CEO Chet Kanojia takes on broadband giants like Comcast, possibly lending a helping hand to cord-cutting
The leaders behind defunct streaming-TV site Aereo unveiled an Internet service business Wednesday, poised to upset giants like Comcast and Time Warner Cable as Aereo attempted to upend broadcast TV.
The business, called Starry, serves as a cheap, high-speed Internet service with no data caps, plus a separate hardware element to better connect a customer’s house with a refashioned router.
At an event in New York launching the company publicly, CEO Chet Kanojia called the company’s message “so not Comcast.”

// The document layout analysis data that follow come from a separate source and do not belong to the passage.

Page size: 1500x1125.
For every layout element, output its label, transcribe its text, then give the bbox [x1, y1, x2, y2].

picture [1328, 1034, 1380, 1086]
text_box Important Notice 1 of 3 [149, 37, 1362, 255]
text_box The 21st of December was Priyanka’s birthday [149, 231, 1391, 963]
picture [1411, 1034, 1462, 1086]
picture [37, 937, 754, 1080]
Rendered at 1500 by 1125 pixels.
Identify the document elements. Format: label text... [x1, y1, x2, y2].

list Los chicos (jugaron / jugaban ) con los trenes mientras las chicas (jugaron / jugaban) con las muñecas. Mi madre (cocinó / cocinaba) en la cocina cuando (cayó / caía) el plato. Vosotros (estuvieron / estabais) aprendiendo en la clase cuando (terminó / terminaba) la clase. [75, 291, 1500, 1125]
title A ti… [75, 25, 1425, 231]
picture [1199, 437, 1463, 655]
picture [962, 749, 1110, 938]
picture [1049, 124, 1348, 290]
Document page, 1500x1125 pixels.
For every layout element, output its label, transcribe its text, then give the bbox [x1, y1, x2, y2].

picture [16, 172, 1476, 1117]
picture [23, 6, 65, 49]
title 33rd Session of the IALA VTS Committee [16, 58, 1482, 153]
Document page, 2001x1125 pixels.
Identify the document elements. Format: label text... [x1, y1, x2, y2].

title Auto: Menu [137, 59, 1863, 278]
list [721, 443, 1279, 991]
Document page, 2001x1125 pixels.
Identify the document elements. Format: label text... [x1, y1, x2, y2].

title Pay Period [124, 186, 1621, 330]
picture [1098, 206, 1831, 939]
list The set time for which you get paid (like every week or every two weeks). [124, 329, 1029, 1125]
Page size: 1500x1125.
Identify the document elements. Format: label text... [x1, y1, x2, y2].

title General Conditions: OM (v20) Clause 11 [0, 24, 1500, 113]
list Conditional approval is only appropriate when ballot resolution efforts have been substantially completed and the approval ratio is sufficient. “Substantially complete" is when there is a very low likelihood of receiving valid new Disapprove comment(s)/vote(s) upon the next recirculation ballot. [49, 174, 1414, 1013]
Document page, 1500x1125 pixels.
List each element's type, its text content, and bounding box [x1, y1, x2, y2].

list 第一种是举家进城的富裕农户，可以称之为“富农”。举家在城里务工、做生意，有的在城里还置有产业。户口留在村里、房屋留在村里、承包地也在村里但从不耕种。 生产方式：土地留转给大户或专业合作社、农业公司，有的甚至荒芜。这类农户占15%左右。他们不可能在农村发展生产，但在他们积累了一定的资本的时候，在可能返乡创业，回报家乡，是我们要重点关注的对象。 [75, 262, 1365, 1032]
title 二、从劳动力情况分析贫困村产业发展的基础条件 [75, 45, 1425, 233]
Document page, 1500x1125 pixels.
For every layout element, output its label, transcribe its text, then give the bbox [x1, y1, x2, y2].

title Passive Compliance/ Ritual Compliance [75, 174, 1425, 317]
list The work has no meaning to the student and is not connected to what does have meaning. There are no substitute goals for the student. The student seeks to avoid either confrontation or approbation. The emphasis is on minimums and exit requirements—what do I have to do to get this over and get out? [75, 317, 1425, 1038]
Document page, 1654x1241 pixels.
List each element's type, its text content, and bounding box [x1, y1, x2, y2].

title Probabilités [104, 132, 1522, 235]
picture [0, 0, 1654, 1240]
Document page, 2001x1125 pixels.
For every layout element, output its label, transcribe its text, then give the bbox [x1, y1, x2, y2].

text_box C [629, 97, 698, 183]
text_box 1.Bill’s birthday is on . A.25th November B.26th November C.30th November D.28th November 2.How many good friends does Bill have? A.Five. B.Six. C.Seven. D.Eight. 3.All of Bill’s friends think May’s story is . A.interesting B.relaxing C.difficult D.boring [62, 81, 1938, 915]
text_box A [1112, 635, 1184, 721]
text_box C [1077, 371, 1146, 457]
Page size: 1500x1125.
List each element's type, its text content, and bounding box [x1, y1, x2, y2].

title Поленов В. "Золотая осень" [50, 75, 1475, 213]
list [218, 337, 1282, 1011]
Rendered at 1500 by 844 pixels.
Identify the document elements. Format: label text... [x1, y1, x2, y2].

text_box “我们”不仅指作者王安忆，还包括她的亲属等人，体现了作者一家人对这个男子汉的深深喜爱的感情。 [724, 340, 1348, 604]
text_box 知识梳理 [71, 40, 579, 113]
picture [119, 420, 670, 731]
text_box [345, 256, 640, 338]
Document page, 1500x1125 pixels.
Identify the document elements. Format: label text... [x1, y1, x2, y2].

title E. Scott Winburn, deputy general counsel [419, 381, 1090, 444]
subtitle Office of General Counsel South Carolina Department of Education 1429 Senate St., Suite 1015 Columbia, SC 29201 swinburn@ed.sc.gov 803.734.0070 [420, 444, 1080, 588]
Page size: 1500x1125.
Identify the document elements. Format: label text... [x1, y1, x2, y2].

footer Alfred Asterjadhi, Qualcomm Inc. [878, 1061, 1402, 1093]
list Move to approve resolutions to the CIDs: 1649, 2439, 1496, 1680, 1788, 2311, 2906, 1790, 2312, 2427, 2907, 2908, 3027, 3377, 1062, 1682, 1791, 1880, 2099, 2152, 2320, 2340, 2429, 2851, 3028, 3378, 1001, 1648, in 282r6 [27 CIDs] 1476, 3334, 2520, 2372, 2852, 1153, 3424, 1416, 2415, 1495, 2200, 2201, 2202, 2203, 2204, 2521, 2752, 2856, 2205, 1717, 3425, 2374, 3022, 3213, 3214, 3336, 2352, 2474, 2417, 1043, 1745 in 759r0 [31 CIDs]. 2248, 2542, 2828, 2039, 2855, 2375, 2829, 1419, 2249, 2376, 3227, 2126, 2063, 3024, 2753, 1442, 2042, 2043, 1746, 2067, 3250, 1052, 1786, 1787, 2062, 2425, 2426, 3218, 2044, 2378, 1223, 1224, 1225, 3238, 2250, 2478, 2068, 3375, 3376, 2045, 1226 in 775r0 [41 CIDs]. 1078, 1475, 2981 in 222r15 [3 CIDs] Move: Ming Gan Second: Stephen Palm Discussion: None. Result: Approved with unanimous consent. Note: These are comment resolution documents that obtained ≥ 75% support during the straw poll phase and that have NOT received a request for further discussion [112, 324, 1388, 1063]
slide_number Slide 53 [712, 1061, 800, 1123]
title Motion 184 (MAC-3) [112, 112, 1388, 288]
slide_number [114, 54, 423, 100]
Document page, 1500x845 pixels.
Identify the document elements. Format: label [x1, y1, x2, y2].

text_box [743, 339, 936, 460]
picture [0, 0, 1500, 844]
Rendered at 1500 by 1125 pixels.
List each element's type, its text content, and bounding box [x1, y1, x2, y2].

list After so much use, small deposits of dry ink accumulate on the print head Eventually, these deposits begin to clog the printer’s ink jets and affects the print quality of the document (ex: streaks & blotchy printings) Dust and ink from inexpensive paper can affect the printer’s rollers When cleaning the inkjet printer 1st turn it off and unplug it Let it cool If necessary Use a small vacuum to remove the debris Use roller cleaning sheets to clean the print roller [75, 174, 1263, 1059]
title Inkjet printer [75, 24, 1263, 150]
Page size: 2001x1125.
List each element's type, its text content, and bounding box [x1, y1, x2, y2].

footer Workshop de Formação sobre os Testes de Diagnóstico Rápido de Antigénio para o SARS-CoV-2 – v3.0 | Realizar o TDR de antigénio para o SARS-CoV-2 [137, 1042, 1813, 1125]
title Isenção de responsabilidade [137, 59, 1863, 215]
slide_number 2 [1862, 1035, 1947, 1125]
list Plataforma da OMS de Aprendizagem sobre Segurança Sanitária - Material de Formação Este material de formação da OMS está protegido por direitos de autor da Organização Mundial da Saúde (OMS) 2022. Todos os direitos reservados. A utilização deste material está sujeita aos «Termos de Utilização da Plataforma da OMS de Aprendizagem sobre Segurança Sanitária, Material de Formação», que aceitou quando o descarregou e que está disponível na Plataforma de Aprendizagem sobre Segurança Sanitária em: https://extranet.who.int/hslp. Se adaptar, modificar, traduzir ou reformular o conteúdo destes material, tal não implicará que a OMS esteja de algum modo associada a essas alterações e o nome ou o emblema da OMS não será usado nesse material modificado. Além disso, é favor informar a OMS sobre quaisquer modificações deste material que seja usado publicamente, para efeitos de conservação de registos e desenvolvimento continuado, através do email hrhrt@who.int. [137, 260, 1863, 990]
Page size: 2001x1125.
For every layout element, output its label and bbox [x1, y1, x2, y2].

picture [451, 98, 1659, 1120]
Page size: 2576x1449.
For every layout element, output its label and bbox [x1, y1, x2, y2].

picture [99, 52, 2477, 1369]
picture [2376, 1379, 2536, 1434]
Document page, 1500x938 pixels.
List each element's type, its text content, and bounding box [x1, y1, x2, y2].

Starry is taking on Internet service providers with the same simple, cheap proposition that broadcast TV companies found to be so threatening in Aereo. Starry, however, may ultimately shore up streaming video providers of any stripe. Be it Netflix of CBS’ online-subscription option All Access, alternatives like Starry could make it easier for consumers to switch more of their entertainment diet to online watching.
But Starry may also make cutting the cable pay-TV cord more attractive, and that could hurt service providers like Comcast and also programmers, who rely on pay-TV revenue for financial livelihood.
With the exception of tiny competitors like Google Fiber in limited markets, high-speed Internet is plugged into the greatest number of U.S. households by cable companies like Comcast or Time Warner Cable. Because of the way the cable industry developed, these companies have virtual monopolies in whatever market they operate, crimping consumers’ Internet options in their hometowns.
Starry Internet, the service, touted itself as an alternative to the broadband that pipes an internet connection into your home, providing high-speed connectivity over the air with radio frequencies.
Starry Internet will launch its first test service in the Greater Boston area this summer, with additional cities to be announced throughout the year. Kanojia said the company’s wider opportunity to take this technology to global markets, but he said he has “no idea” about that timeline.
The company didn’t detail its subscription cost but indicated Starry would be cheap because costs of deployment are low. Instead of digging trenches to lay wire everywhere it wants to operate, it will pepper its service area with six-foot tall posted panels calls arrays that shoot connectivity like a laser beam at a device in a subscriber’s home.
That keeps Starry’s deployment costs down. It pegged those costs at about $25 for every “passed home,” an industry term that refers to how expensive it is to make service available right outside your door. That figure for traditional provider can be hundreds to thousands of dollars.
Its hardware side, Starry Station, refashions the Wi-Fi router with a touchscreen display, to provide better details about how the device and service is functioning, as well as serve as a hub for Internet-connected devices.
Starry Station, which looks like a white skinny pyramid, costs $349.99. Preorders to reserve one will last until Feb. 5, after which it will be available for sale on Starry.com. The company did not specify how much the service will cost consumers monthly.